• _Assignment_: Edit the records from the line with "To the nearest percent, what portion does Cheval" to the line with "Between 128789 and 87713, which is larger?", swapping "portion" for "share" and changing nothing else. Leave the pictures out.

• _Listed records_:
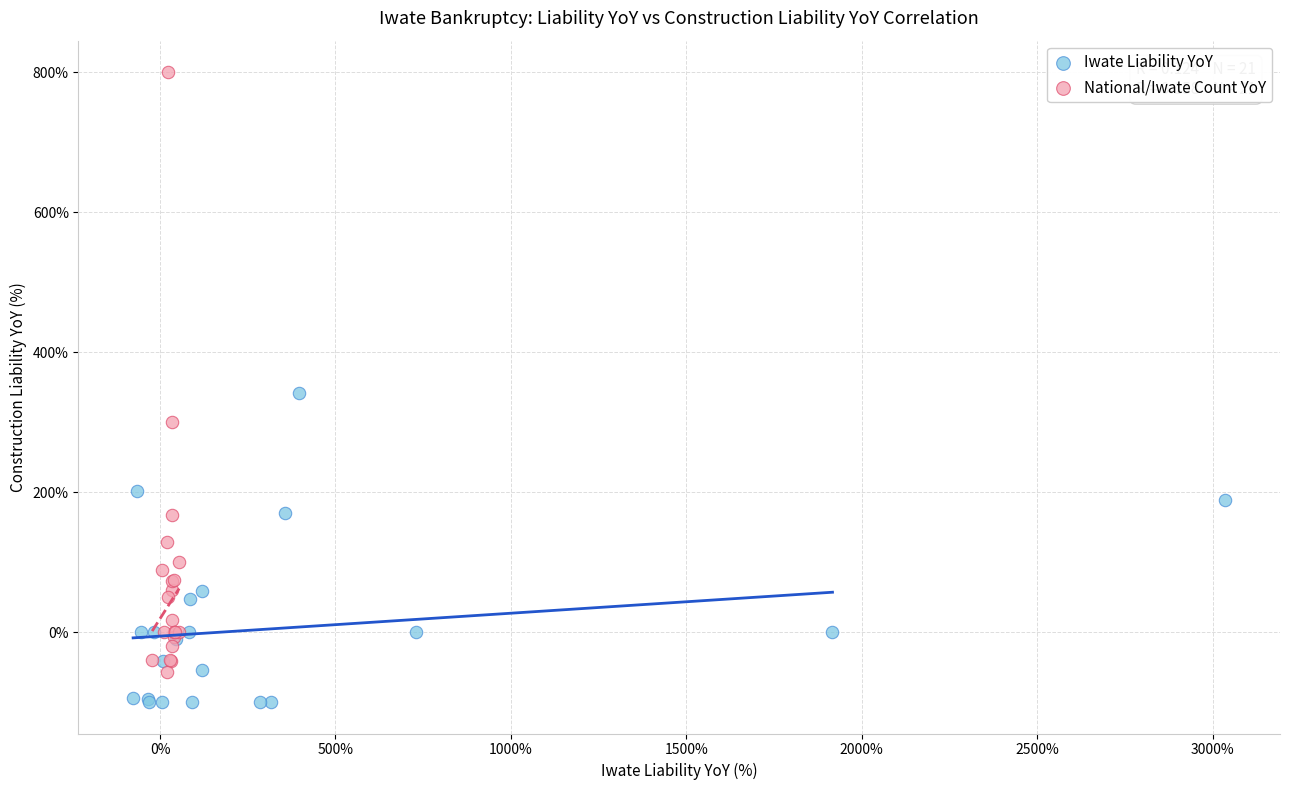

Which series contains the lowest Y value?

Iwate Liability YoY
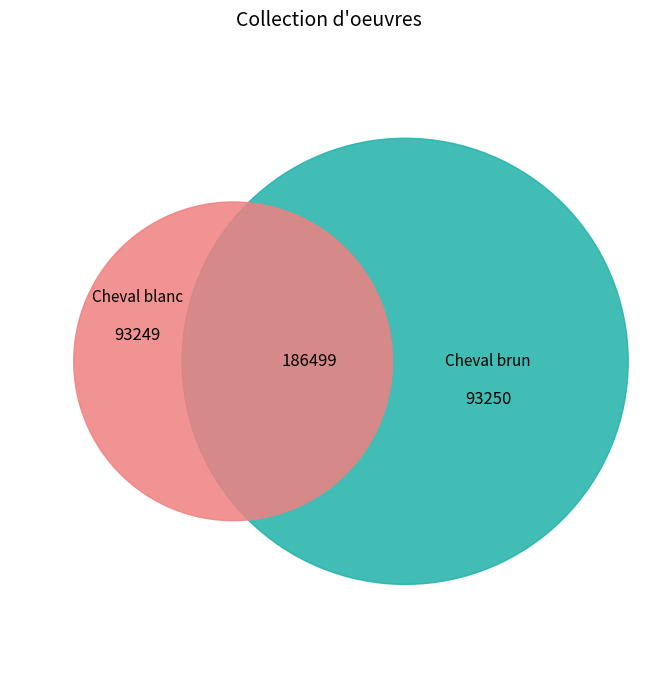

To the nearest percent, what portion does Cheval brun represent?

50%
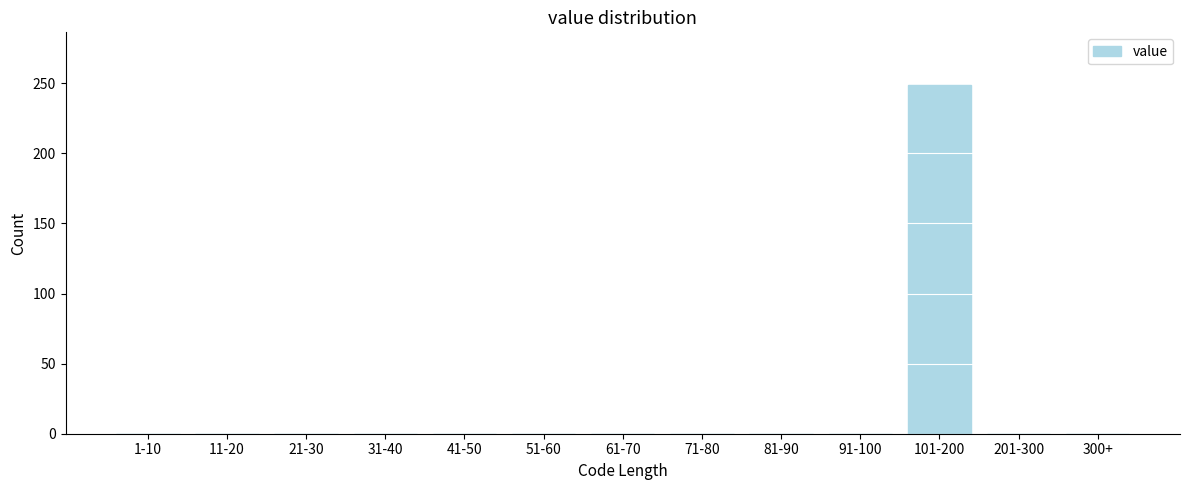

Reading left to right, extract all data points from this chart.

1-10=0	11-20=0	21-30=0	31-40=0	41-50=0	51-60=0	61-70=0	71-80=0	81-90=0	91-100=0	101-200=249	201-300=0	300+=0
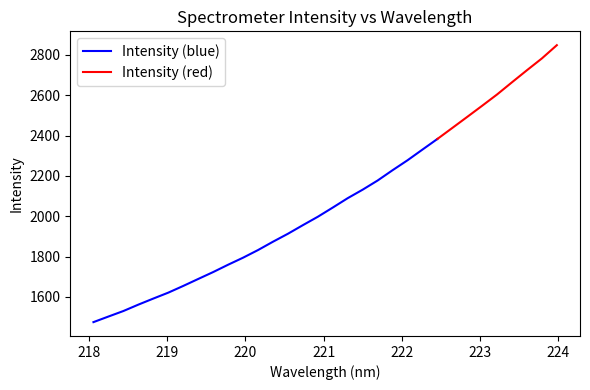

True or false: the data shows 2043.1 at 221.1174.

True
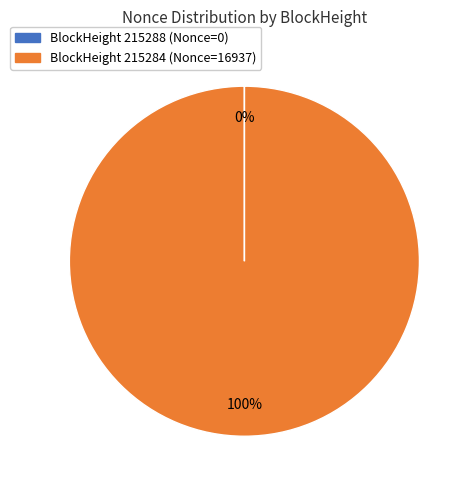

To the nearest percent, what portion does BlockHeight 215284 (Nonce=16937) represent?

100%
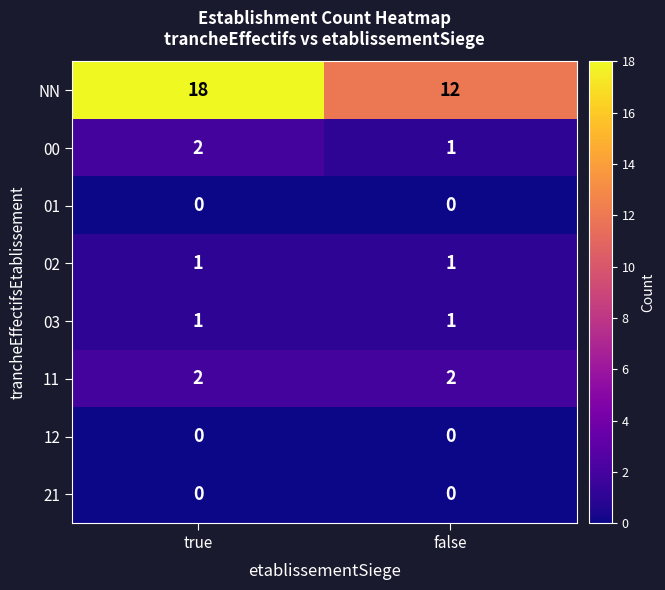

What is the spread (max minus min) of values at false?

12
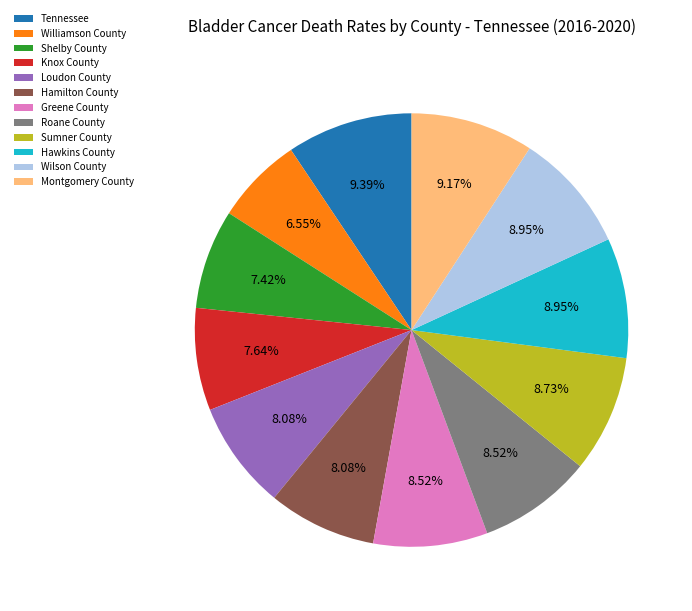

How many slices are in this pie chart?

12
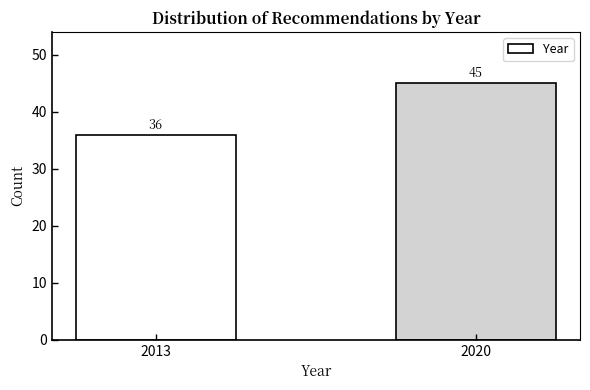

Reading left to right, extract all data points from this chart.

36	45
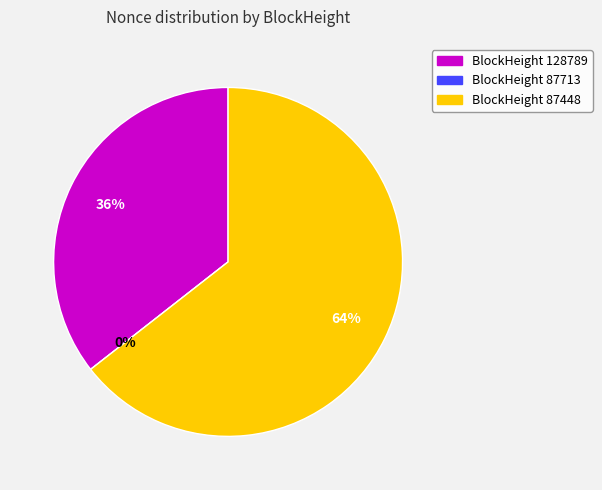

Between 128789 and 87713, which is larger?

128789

--

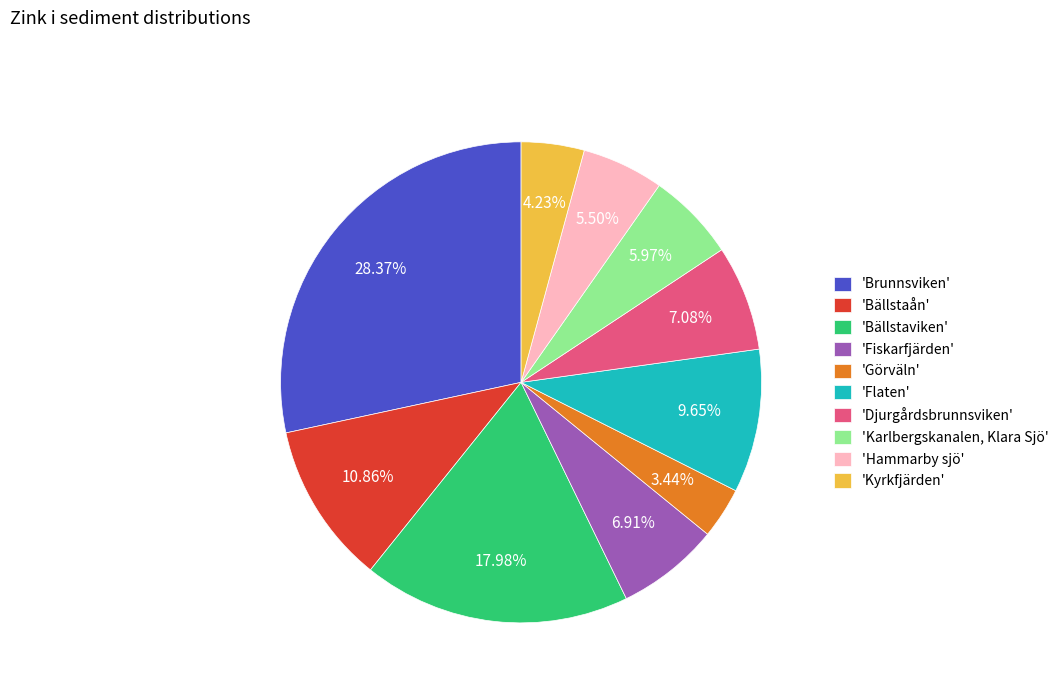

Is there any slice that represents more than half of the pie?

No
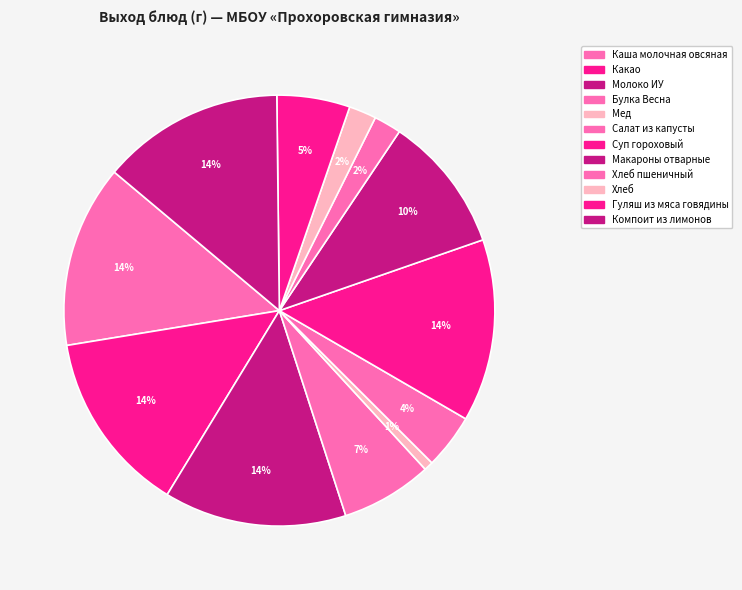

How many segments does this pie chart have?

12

---

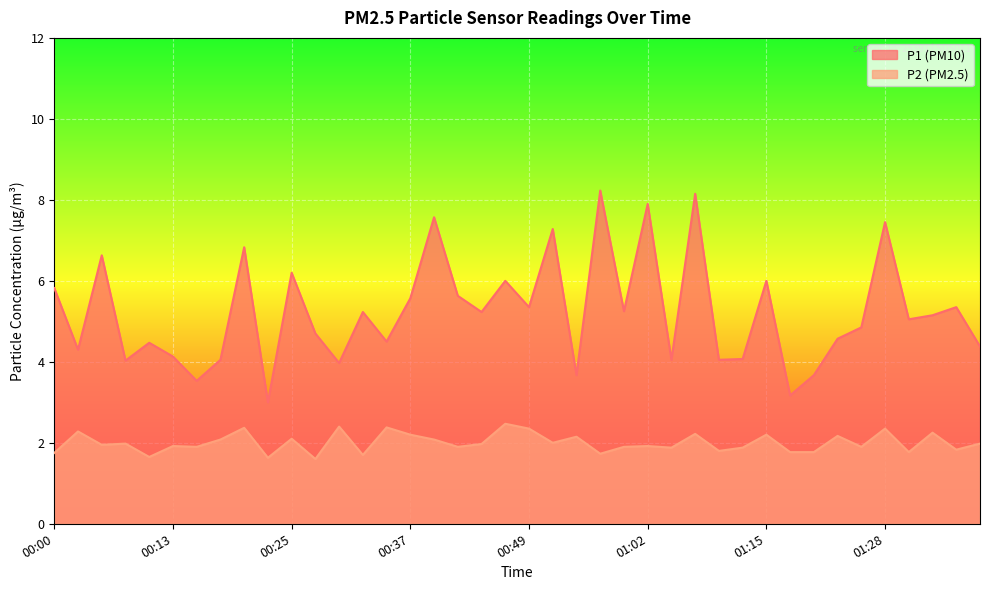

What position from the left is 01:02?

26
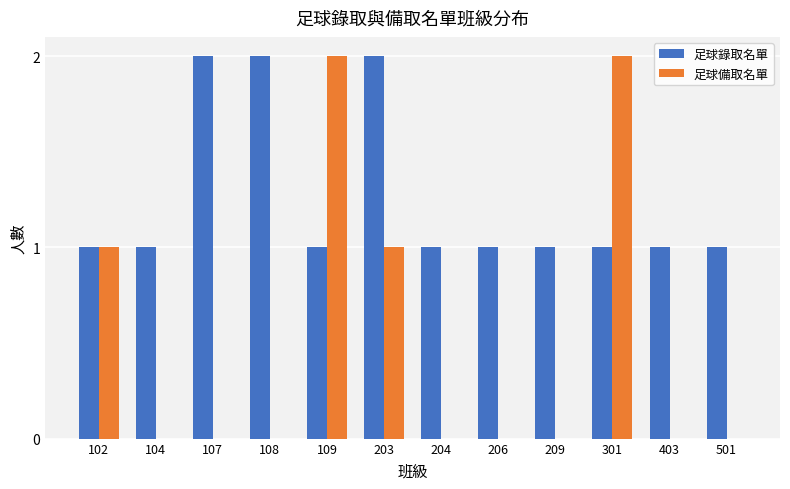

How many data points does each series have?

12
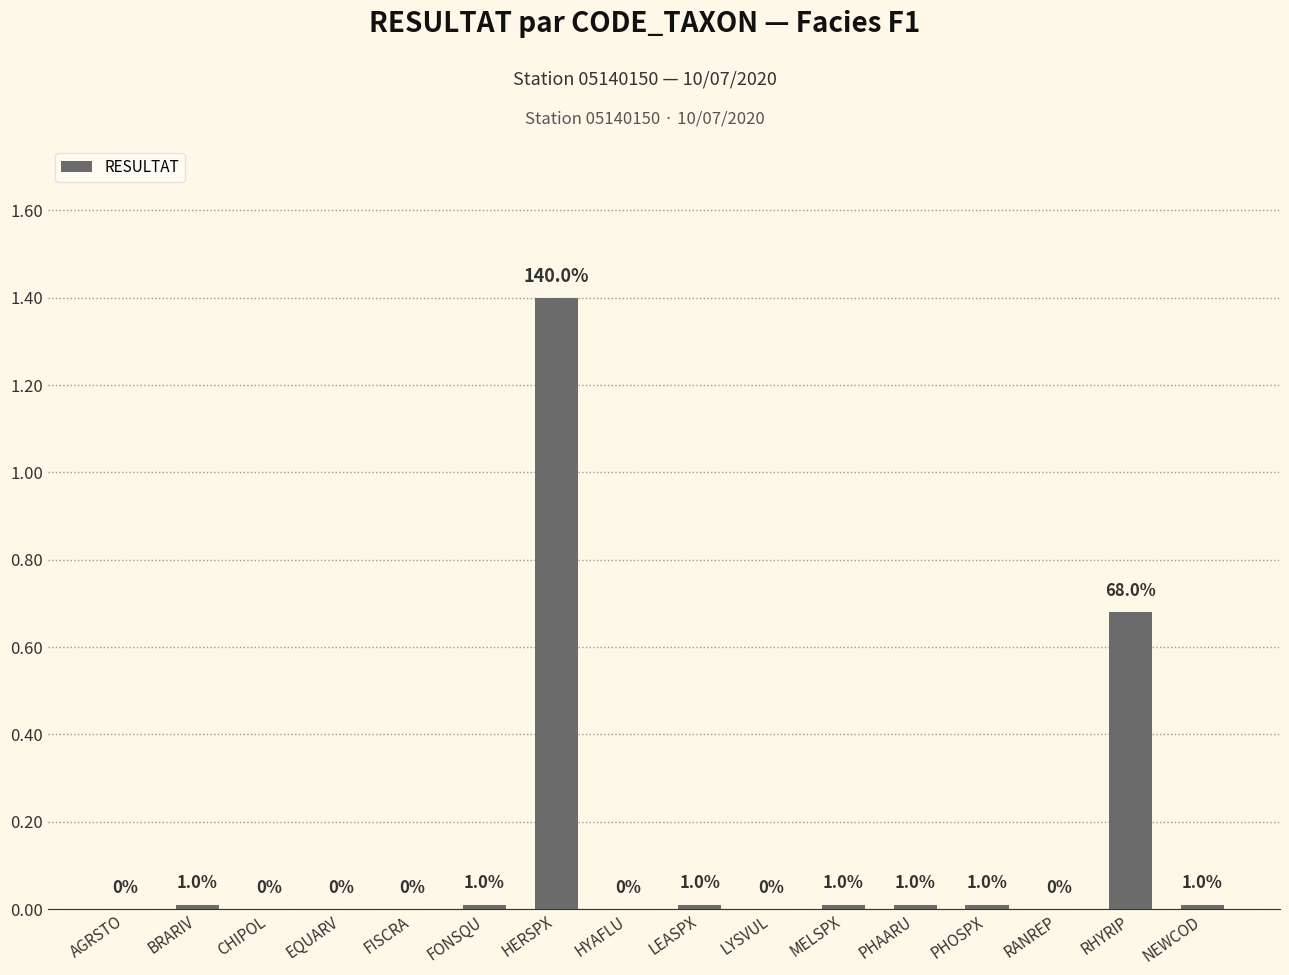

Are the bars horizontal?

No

• _Output for this exercise_:
To the nearest percent, what share does Cheval brun represent?

50%

Reading left to right, extract all data points from this chart.

1-10=0	11-20=0	21-30=0	31-40=0	41-50=0	51-60=0	61-70=0	71-80=0	81-90=0	91-100=0	101-200=249	201-300=0	300+=0

True or false: the data shows 2043.1 at 221.1174.

True

To the nearest percent, what share does BlockHeight 215284 (Nonce=16937) represent?

100%

What is the spread (max minus min) of values at false?

12

How many slices are in this pie chart?

12

Reading left to right, extract all data points from this chart.

36	45

Between 128789 and 87713, which is larger?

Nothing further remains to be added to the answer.